Читаем Над краем кратера полностью

– Данька, не в службу, а в дружбу, узнаешь, где она, может и телефон, не ленись, звякни мне. У меня через пару недель в комнате будет телефон. Я сообщу тебе номер.

– Ух, ты. За что тебе такая честь?

– Тут диссертанты вообще в чести.

– Обогнал ты нас всех.

– Ну, бывай.

Я долго фланировал по улицам под дождем, переваривая сказанное Данькой. Опоздал на вечеринку, которую устроили в доме одного аспиранта. Естественно, заставили выпить «штрафную». Теперь я был на выпивку мастак. Рядом со мной сидела симпатичная девица, уже «теплая». Тем не менее, мы с ней разговорились на геологические темы. Со стороны это должно быть довольно смешно, когда женщина и мужчина, явно изучающие друг друга, как говорится, на предмет влечения, прикрывают это научными рассуждениями.

По-моему, парень, сидевший от нее по другую сторону стола, был с ней. Но он уж очень сильно набрался, напоминая мне меня самого, когда я не вязал лыка. И когда я, узнав, что она уроженка Ленинграда, шепнул, что готов ее провести домой, она немедленно согласилась.

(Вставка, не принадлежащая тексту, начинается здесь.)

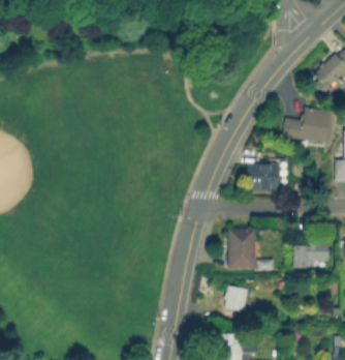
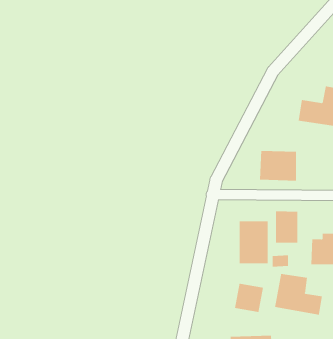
building: none -> [275,211,298,244]
building: none -> [275,273,323,316]

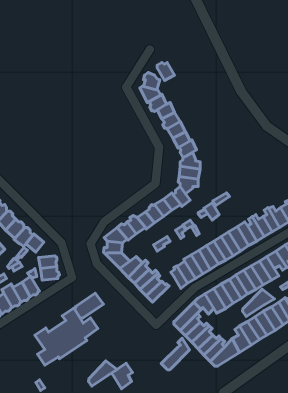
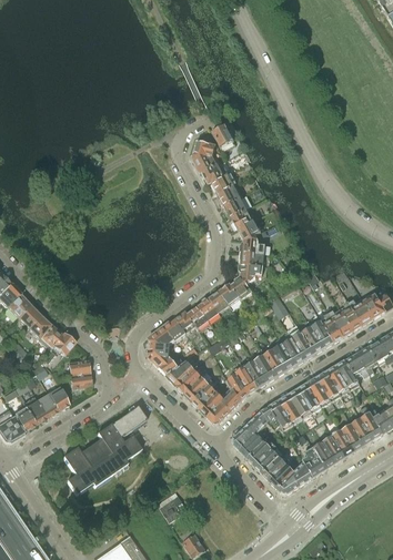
building: [243,289,274,316] -> none
building: [161,338,190,370] -> [206,385,241,424]
building: [88,361,117,386] -> none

Грустно признаться, но мне всегда везло на короткие связи. По дороге, в каком-то подъезда мы начали целоваться. Лица наши и волосы были мокрыми от дождя. Несколько раз безуспешно пытался узнать ее имя. Она была не настолько пьяна, чтобы сразу пустить меня к себе, хотя я был достаточно настойчив. Наконец уступила в одном: назвала свое имя:

– Настасья.

Я не очень был уверен, что она говорит правду, и сказал:

– Тогда я – князь Мышкин.

Раз уж разговор принял такое направление, мы условились завтра после работы пойти в музей Достоевского. И вообще, она немного покажет мне город. Мы поцеловались на прощание, и я неожиданно близко увидел её глаза: радужная оболочка настолько была светла, как будто глаза другого бесплотного существа проглядывали сквозь нее, и тяготили его навязанные ему волосы, тело, платье. В самой этой чертовщине, быть может, связанной с упоминанием имени Достоевского, было что-то странное и тревожное.

И снова, подобно мне, натыкаясь на стены, впритирку ко мне, обливаясь мелким дождем и обволакиваясь сыростью, брел, как потерянный июльский вечер. Небо плотно клубилось, и невесть откуда вдоль улиц сочился сизый свет, полузабытое воспоминание о закате. И от этого всё вокруг – дома, набережные каналов, решетки, деревья – жили, подрагивая, перемещались вялыми неверными тенями, как будто тоже себя теряли и, бессильно печалясь, вынуждены были удовлетвориться смещенной бледной своей копией.

Следующий день был лабораторным. Работа с микроскопом весьма утомляет, потому перерывы были частыми. Как только она выходила покурить, в коридоре возникал ее вчерашний сосед и что-то ей возбужденно втолковывал. На меня она даже не смотрела. Но в какой-то миг, когда я выходил в коридор, она с удивительной ловкостью сунула мне записку в карман. Будет ждать у музея Достоевского в три часа. Занятия мы кончали в час. Тайная переписка продолжалась. Я написал: «Встреча в кафе, у Пяти углов. Немедленно», проходя мимо нее, подложил записку под стопку бумаг на ее столике и покинул занятия раньше времени, ни на что не надеясь.

Как ни странно, она оказалась около кафе раньше меня. Вот оно, преимущество старожила, знающего более короткие пути к любому месту. Кафе бросало на влажный асфальт под ноги прохожим навязчивые, заигрывающие яркие прямоугольники окон. В кафе было тепло и даже чуть парно, как зимой. Пахло чаем, лимоном, влажным тестом, и электрический свет был настолько ярок, что посетители в дальнем конце зала казались сидящими рядом с нами.

Заказывая блюда, поправляя скатерть, потирая подбородок, я между всем этим в любую возникшую щелку с лисьей хитростью старался приглядеться к новой знакомой. И с каждым новым удачно брошенным взглядом чувствовал, что робею все больше. Не верилось, что только вчера мы с ней целовались в подъезде. В этом почти глумящемся над посетителями вульгарно-ярком свете, на котором все казались беззащитными, рядом со мной сидело существо, имело ко мне какое-то, пусть весьма слабое, отношение, но с каждым взглядом как будто отдалялось, смотрело издалека. И в этой отдалённости отсутствовало всё окружающее, а обо мне – ни намека.

Глядя на нее, я изо всех сил пытался сопротивляться уже знакомому для меня втягиванию в омут подступающего к горлу обожания в смеси с постыдным уничижением перед женским полом. Только что-то очень рано возникло во мне это чувство.